Segment Start: EXCERPTED PASSAGE

Distributed payment messaging mechanism system

BRICS Pay (stylized as BRICS PAY) is a decentralized and independent payment messaging mechanism system that is affiliated with the BRICS organization.

==System==
The project is a joint venture developed by the BRICS member states to receive and make payments in their own local currencies. The venture was launched in 2018 by the BRICS Business Council. The team that cooperatively runs BRICS PAY consists of financial, banking technology experts from the four founding nations of BRICS, as well as South Africa. The purpose of BRICS PAY is to make international payments more safe, transparent, less costly and complicated, encouraging international cooperation between the quickly expanding BRICS members.

On October 23, 2024, China fully backed BRICS PAY.

Segment End: EXCERPTED PASSAGE

# EXERCISE REQUIREMENTS
• A. According to the BRICS Pay passage, who launched the venture in 2018?
• B. Decide whether each statement agrees with the BRICS Pay passage, and back each yes or no with the deciding words quoted from it: (i) The venture began in 2018. (ii) The team that runs BRICS PAY draws its experts only from the four founding nations of BRICS. (iii) China fully backed BRICS PAY in October 2024.
• C. From the BRICS Pay passage, copy out word for word the part that opens with the words containing "BRICS Pay (stylized" and closes with "backed BRICS PAY.".
You won't need the records.

Segment Start: INFORMATION

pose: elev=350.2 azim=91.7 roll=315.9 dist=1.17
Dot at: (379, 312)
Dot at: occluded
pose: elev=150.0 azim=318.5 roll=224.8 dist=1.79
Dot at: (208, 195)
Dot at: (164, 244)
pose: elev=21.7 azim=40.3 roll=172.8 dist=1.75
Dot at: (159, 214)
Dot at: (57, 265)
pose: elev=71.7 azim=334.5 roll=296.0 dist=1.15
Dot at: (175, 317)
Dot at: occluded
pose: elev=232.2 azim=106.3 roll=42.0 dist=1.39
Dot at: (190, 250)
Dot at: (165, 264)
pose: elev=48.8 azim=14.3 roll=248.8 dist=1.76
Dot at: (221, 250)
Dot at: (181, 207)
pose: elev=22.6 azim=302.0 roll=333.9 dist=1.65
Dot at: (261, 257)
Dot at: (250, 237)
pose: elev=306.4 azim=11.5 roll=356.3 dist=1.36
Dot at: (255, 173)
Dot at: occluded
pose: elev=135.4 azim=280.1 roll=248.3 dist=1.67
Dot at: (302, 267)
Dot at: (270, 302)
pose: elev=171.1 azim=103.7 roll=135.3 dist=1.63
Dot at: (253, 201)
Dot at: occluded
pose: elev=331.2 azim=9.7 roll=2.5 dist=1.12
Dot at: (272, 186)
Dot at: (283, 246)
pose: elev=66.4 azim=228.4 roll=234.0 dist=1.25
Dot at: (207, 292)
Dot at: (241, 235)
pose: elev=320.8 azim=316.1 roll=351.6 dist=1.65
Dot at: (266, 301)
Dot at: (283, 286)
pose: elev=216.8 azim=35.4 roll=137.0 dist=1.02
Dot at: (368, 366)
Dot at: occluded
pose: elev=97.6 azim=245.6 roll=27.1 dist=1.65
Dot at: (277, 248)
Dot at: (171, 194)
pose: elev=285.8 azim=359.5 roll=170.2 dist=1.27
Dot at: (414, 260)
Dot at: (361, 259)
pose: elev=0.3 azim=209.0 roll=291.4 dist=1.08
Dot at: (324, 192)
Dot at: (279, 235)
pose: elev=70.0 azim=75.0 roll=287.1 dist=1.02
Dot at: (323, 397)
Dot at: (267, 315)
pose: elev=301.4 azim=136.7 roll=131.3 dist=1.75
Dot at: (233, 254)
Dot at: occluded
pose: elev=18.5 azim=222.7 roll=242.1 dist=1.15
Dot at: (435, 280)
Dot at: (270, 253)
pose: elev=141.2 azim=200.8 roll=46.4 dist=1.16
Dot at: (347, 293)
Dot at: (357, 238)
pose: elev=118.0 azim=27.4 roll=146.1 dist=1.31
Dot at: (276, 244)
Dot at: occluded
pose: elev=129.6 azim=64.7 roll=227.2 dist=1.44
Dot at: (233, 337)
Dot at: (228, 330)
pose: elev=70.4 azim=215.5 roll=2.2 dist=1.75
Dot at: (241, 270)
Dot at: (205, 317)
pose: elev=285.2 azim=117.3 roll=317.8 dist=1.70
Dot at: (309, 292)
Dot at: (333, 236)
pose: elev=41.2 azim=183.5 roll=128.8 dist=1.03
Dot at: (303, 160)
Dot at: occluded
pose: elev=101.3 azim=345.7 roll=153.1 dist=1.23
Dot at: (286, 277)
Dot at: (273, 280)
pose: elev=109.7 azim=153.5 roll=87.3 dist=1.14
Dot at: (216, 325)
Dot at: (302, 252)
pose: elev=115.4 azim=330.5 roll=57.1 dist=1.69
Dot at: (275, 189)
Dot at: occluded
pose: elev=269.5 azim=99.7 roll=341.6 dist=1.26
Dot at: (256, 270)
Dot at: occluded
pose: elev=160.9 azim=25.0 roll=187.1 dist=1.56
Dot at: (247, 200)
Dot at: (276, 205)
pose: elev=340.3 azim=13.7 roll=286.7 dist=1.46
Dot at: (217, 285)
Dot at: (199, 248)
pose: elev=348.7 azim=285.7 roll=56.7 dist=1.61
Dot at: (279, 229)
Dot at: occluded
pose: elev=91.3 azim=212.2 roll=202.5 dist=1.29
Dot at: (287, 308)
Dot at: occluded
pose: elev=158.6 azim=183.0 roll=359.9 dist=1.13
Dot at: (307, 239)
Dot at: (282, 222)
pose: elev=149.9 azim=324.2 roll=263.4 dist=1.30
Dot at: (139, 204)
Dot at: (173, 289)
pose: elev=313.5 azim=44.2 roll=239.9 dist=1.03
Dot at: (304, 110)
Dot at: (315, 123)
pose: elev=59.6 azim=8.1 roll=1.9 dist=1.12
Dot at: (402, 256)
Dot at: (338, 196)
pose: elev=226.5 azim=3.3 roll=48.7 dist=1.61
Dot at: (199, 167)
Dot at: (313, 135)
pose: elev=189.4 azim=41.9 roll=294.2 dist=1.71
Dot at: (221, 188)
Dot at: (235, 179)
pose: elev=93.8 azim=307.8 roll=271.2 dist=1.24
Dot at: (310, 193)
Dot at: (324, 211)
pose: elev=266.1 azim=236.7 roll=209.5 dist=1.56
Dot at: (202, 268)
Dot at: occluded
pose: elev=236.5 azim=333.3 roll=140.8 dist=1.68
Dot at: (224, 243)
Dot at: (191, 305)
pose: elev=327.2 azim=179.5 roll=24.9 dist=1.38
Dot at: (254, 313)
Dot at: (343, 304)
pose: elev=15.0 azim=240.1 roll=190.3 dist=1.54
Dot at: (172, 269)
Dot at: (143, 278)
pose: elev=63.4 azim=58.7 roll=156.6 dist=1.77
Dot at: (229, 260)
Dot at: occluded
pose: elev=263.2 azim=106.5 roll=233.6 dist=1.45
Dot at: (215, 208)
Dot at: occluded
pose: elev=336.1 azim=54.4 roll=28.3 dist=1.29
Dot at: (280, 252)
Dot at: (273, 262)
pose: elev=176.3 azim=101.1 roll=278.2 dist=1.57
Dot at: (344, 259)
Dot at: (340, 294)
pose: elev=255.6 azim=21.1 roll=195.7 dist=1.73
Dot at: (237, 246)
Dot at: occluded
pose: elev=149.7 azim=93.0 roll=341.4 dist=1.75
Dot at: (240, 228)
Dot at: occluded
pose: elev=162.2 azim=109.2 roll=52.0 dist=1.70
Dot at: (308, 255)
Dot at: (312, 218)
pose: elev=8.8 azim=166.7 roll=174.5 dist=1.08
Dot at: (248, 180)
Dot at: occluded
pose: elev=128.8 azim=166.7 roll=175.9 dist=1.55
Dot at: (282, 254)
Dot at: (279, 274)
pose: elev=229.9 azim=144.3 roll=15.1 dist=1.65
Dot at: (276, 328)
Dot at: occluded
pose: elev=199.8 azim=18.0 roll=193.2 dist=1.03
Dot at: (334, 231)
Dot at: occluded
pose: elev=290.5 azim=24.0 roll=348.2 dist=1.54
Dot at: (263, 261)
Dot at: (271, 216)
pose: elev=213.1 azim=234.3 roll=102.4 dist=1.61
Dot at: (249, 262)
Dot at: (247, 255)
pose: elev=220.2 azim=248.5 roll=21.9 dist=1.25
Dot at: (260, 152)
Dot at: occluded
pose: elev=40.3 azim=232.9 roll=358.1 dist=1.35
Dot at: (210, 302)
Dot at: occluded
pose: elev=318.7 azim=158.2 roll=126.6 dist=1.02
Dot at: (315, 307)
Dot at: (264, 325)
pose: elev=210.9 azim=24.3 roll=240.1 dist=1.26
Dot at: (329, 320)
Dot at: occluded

Segment End: INFORMATION

# SOLUTIONS TO THE TASKS
• A. The BRICS Business Council launched it.

• B.
(i) Yes: "The venture was launched in 2018 by the BRICS Business Council."
(ii) No: "from the four founding nations of BRICS, as well as South Africa."
(iii) Yes: "On October 23, 2024, China fully backed BRICS PAY."

• C.
BRICS Pay (stylized as BRICS PAY) is a decentralized and independent payment messaging mechanism system that is affiliated with the BRICS organization.

==System==
The project is a joint venture developed by the BRICS member states to receive and make payments in their own local currencies. The venture was launched in 2018 by the BRICS Business Council. The team that cooperatively runs BRICS PAY consists of financial, banking technology experts from the four founding nations of BRICS, as well as South Africa. The purpose of BRICS PAY is to make international payments more safe, transparent, less costly and complicated, encouraging international cooperation between the quickly expanding BRICS members.

On October 23, 2024, China fully backed BRICS PAY.